The $30 million San Gabriel River Bridge Hinge Replacement Project will replace old bridge hinges with new ones. The project also includes strengthening the bridge decks and railings. The five-day closure of the eastbound lanes of the 210 Freeway is part of the project.
Traffic logjams on Duarte and Huntington Drive
Having said that, there was a time when traffic was aplenty on the dubious roadway that is smack dab in the middle of the City of Hope campus. It is a city on a mission to do well in everything from academics to civic engagement. Whether you are a local, an employee, or a benefactor, City of Hope is a place to learn, grow, and flourish. You are encouraged to take a break from the office or lab to check out our world class facilities, or take a quick tour of the campus. It is the one place where a little time and attention can go a long way. This small enclave is home to a world class cancer research center, as well as the aforementioned center for breast cancer, a research and treatment center for ovarian cancer, as well as numerous parks and greenways.
Construction crews will pothole on and off-ramps at the same time
Throughout the week, Caltrans will be conducting pavement improvements and ADA upgrades in the area of the 210 Freeway. This includes lane closures and ramp closures. The work is part of a larger rehabilitation project and is funded by Senate Bill 1. The project will include bike lanes, stormwater treatment devices and overhead sign structures.
The first phase of the project will be conducted between the 10 and 71 freeway interchange. The ramps will be resurfaced and upgraded with new overhead signs and lighting. In addition, ADA accessibility will be improved on existing curb ramps. Traffic signals will also be upgraded. The project is expected to be completed in September.

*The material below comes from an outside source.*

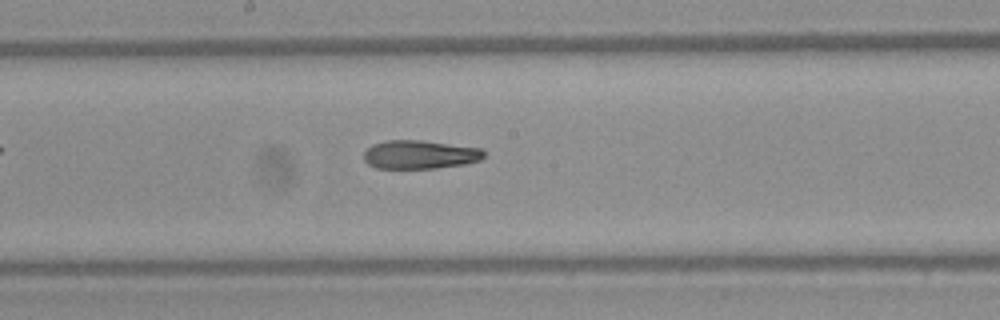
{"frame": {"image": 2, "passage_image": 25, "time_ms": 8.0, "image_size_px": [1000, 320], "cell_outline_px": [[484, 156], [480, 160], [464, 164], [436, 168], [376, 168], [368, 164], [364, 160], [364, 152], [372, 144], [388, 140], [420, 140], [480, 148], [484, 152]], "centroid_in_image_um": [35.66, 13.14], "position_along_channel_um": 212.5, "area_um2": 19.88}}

The K-10 interchange project will include the addition of left turning lanes to each ramp. The project will also address capacity improvements at Lexington Ave.. The westbound entrance ramps to the K-10 freeway will be closed. The speed limit through the construction zone will be 30 miles per hour.
Los Angeles County Public Works maintains the 210 freeway
Hundreds of people walk, bike and take transit every day on I-210, but only a few days go by without a traffic incident. According to the California Highway Patrol, 5-20 incidents occur each week, on average. The majority of those accidents involve pedestrians.
There are two main reasons for traffic incidents. The first is large traffic-generating venues. For example, a large concert or trade show can cause traffic generating events. These incidents are usually logged by the California Highway Patrol.
The second reason is a lack of safety. According to the National Highway Traffic Safety Administration, over 40% of roadway fatalities involve pedestrians. Pedestrian accidents occur on I-210 at least twice a week, on average. These accidents include a variety of injuries, including broken legs, sprains, and lacerations.